Et l'on s'imagine le brouhaha que firent dans les rues de Paris les camelots vendant la lettre au peuple français, courant le front en sueur, répétant leur cri : Voilà du nouveau ! dans les jardins et dans les cafés. Le public se précipitait à leur rencontre. On s'arrachait leur papier.

Le baron de Breteuil en fut directement atteint. En vain se montra-t-il au ministère un des esprits les plus généreux que la France ait connus, noblement et libéralement réformateur ; en vain, par sa mémorable circulaire de 1784, qui eut une si grande action dans la France entière, avait-il virtuellement mis fin au régime des lettres de cachet[2] ; en vain avait-il décidé la démolition de la Bastille et, dès alors, l'avait-il transformée en prison judiciaire ; avait-il fait fermer le donjon de Vincennes et l'affreuse tour châtimoine à Caen, ouvrir à Latude les portes de Bicêtre, élargir d'un coup les trois quarts des prisonniers incarcérés dans les maisons de force ; en vain, par décision générale du 31 octobre 1785, avait-il libéré tous ceux qui étaient détenus en vertu d'une lettre de cachet de famille — et l'on sait que ces sortes de réclusions étaient de beaucoup les plus nombreuses ; — en vain fit-il défendre aux juges locaux d'autoriser un emprisonnement quelconque qui ne serait pas précédé d'une condamnation régulière ; en vain rédigea-t-il ses instructions du 6 octobre 1787 sur le traitement des fous dans les hôpitaux ; s'efforça-t-il de réaliser, avec une activité et une énergie sans égales, les idées nouvelles de progrès et de liberté : Cagliostro lui porta dans l'opinion publique un coup dont il ne se releva pas.

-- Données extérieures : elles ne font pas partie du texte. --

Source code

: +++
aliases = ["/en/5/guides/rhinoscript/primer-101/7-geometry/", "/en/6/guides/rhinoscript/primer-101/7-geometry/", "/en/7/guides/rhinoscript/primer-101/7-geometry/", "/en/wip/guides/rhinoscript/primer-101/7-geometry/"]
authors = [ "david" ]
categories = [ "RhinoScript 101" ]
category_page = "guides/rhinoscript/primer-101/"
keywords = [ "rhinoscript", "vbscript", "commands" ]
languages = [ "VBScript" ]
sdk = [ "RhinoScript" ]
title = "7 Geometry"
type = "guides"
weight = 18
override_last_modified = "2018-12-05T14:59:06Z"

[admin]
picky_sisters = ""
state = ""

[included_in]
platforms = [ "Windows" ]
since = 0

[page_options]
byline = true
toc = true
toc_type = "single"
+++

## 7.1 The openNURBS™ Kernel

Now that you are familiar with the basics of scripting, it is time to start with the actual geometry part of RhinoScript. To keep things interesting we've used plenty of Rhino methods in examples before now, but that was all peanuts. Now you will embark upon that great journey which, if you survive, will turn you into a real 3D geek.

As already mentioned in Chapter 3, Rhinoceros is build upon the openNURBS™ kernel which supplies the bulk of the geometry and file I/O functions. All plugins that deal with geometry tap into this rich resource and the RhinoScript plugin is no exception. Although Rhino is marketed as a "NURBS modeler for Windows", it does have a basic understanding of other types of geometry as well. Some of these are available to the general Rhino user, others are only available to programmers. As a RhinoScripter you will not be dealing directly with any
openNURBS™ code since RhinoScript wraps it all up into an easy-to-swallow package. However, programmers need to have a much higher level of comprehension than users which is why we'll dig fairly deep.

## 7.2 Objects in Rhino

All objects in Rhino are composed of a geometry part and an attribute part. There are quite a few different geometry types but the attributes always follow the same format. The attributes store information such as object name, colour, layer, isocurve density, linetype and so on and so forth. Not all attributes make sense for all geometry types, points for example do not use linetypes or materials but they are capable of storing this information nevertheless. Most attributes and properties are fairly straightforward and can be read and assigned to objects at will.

Si bien que plus tard, quand sonneront les heures révolutionnaires, nouvellistes et orateurs de jardins publics n'auront pas de peine à persuader au peuple que Breteuil veut les égorger. Et la nouvelle répandue de sa rentrée au pouvoir sera le signal de l'insurrection.

 

 

 



[1] Mêmes sources quo pour le chapitre X de l'ouvrage l'Affaire du Collier, et, en plus, le Bachaumont, le Journal de Hardy, le Courrier de l'Europe et la Gazette d'Utrecht, aux dates.

[2] Publiée par fragments dans la Bastille dévoilée, III, 9-10 ; l'original est conservé aux Archives nationales.